Thanks for the info. Im at 86k with same except blower.


----------



## obermd (Mar 3, 2012)

Post a picture of your odometer and I'll get you a 100,000 mile badge.


----------



## rescueswimmer (Mar 28, 2013)

obermd said:


> Post a picture of your odometer and I'll get you a 100,000 mile badge.












Also here is the Map sensor, Did not look as bad as some of the others I have seen but cleaned it none the less.


----------



## rescueswimmer (Mar 28, 2013)

dhpnet said:


> Was it worth buying the GM warranty? In other words, did you spend more on the warranty than you got in repairs, or would the repairs have cost more than the warranty? Just curious.
> 
> As far as brakes go, the Centric rotors are harder steel and have an electrocoating finish that looks great and should prevent some rust. No matter how great the OEM rotors were for you, these would probably be better, and the cost is similar. Check out Xtremerevolution's brake recommendations. There is some good info there.

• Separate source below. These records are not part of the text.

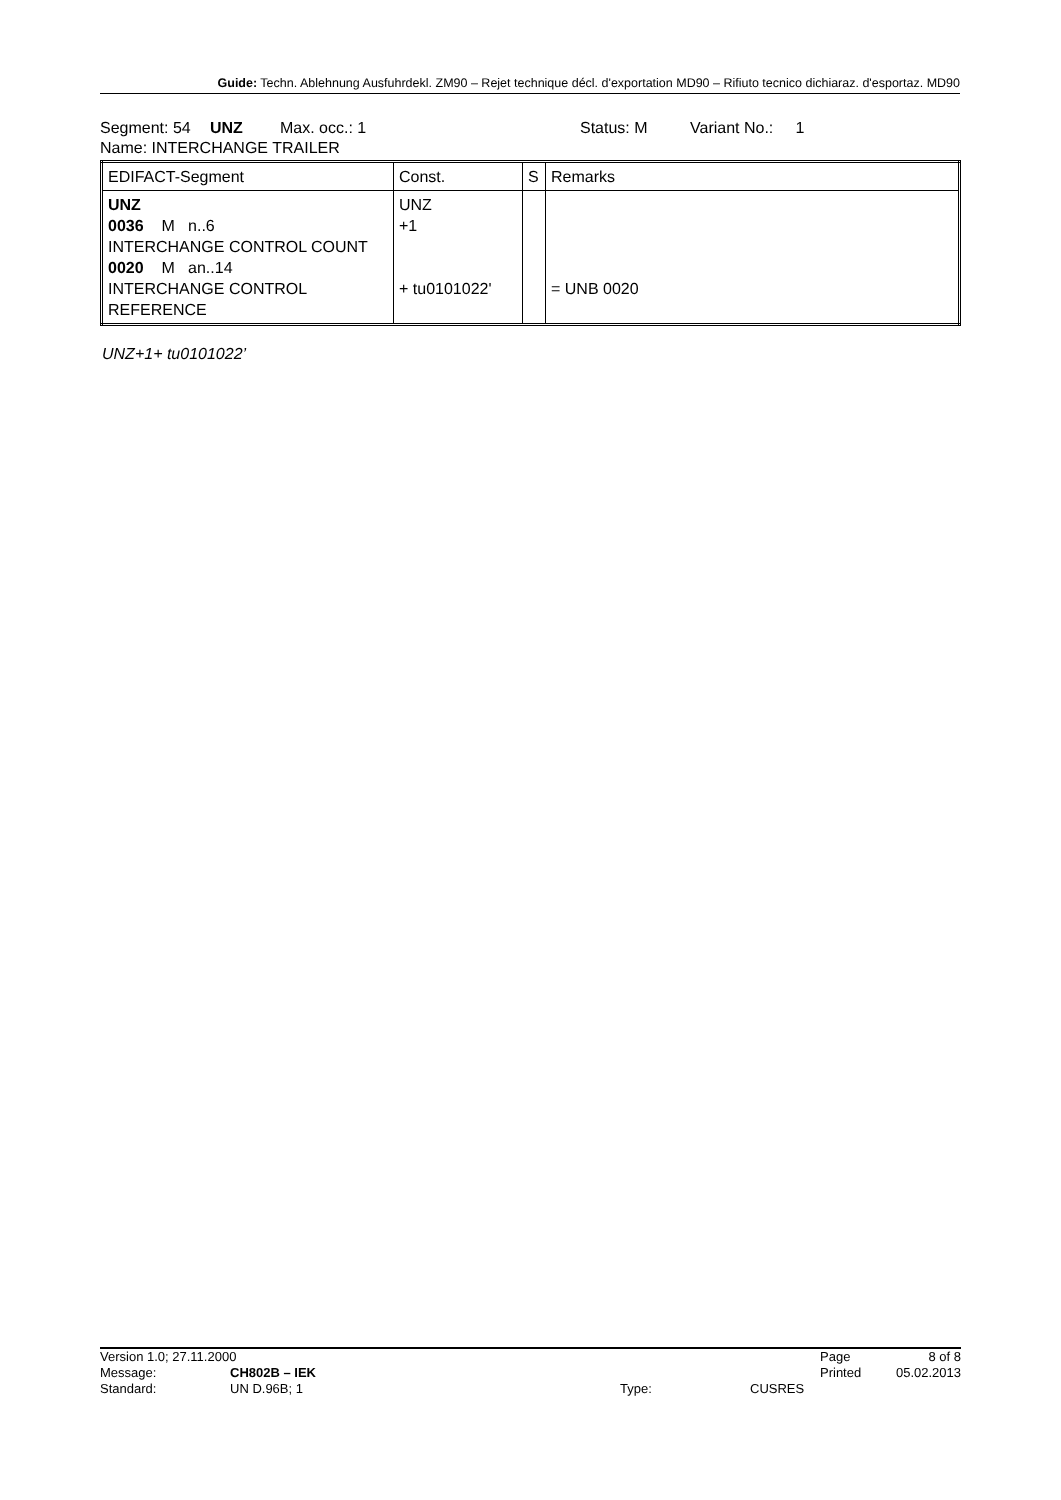Guide: Techn. Ablehnung Ausfuhrdekl. ZM90 – Rejet technique décl. d'exportation MD90 – Rifiuto tecnico dichiaraz. d'esportaz. MD90
Segment: 54 UNZ Max. occ.: 1 Status: M Variant No.: 1
Name: INTERCHANGE TRAILER
| EDIFACT-Segment | Const. | S | Remarks |
| UNZ 0036 M n..6 INTERCHANGE CONTROL COUNT 0020 M an..14 INTERCHANGE CONTROL REFERENCE | UNZ +1 + tu0101022' | | = UNB 0020 |
UNZ+1+ tu0101022’
Version 1.0; 27.11.2000 Page 8 of 8
Message: CH802B – IEK Printed 05.02.2013
Standard: UN D.96B; 1 Type: CUSRES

I think we paid 560.00 for the GM extra guard through one of the online dealers. IIRC the reason for the cheaper price was it was 100K miles or 3 years, and I knew we would hit the 100K before the 3 year mark. The transmission seal job from GM billed out at 750.00, I had about 2500.00 worth of billable Parts and labor so it was worth it this time. I had purchased one for our Acura about 9 years ago, and it was like 1600.00 and I did not use it once in 5 years. So I look at it as insurance.


----------



## Tomko (Jun 1, 2013)

dhpnet said:


> Was it worth buying the GM warranty? In other words, did you spend more on the warranty than you got in repairs, or would the repairs have cost more than the warranty? Just curious.
> 
> As far as brakes go, the Centric rotors are harder steel and have an electrocoating finish that looks great and should prevent some rust. No matter how great the OEM rotors were for you, these would probably be better, and the cost is similar. Check out Xtremerevolution's brake recommendations. There is some good info there.

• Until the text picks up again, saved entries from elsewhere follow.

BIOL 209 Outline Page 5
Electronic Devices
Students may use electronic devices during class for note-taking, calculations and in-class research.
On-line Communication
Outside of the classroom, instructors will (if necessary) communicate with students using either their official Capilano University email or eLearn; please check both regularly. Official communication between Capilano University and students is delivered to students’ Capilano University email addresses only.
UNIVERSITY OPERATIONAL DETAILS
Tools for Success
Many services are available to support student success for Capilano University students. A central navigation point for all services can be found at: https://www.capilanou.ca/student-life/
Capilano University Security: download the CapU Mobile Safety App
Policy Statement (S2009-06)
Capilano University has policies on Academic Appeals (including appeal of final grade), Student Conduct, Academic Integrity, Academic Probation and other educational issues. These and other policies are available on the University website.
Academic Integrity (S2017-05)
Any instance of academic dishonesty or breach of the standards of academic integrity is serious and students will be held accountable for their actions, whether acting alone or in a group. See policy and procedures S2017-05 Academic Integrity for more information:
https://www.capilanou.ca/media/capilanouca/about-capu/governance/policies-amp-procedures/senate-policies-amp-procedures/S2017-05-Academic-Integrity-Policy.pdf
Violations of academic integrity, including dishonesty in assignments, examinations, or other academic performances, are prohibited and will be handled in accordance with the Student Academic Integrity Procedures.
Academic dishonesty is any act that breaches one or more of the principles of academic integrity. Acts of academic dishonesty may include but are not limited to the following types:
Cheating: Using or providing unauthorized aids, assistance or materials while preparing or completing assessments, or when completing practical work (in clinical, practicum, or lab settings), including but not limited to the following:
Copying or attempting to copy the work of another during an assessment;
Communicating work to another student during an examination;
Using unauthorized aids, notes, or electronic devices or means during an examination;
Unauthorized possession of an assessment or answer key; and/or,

I'm not sure how well known it is, but the stock OEM rotors on the CTD are the same ones that the Cadillac ATS leaves the factory with on the 2.5 engine model.


----------



## mkohan (Dec 19, 2015)

Congrats on the 100K. Great to see more get there, I notice my MPG is dropping too. Was @ 44.6 for the longest time. Had the second recall for the NX sensor & reflash in June. MPG dropping since. But the car is running great with not CEL or other problems.


----------



## BDCCruze (Jul 12, 2017)

mkohan said:


> Congrats on the 100K. Great to see more get there, I notice my MPG is dropping too. Was @ 44.6 for the longest time. Had the second recall for the NX sensor & reflash in June. MPG dropping since. But the car is running great with not CEL or other problems.


I was actually recording my MPG for about 3 months prior to the Summer 2017 flash, so afterwords I kept going. I had 10 fills up prior to the flash and 16 after. Obviously 16 is a larger sample size, but I gained 1.3 MPG post-flash. If I reduce the post-flash down to the 10 immediately following to increase margin of error, my gain drops to .9 MPG increase. That's still a 2% uplift. My driving is about 85% highway 15% city. Approximately 600 miles per week.

Bottom line is I think truthfully the .9 MPG increase is margin of error and that the trim flash likely netted no change in MPG.


----------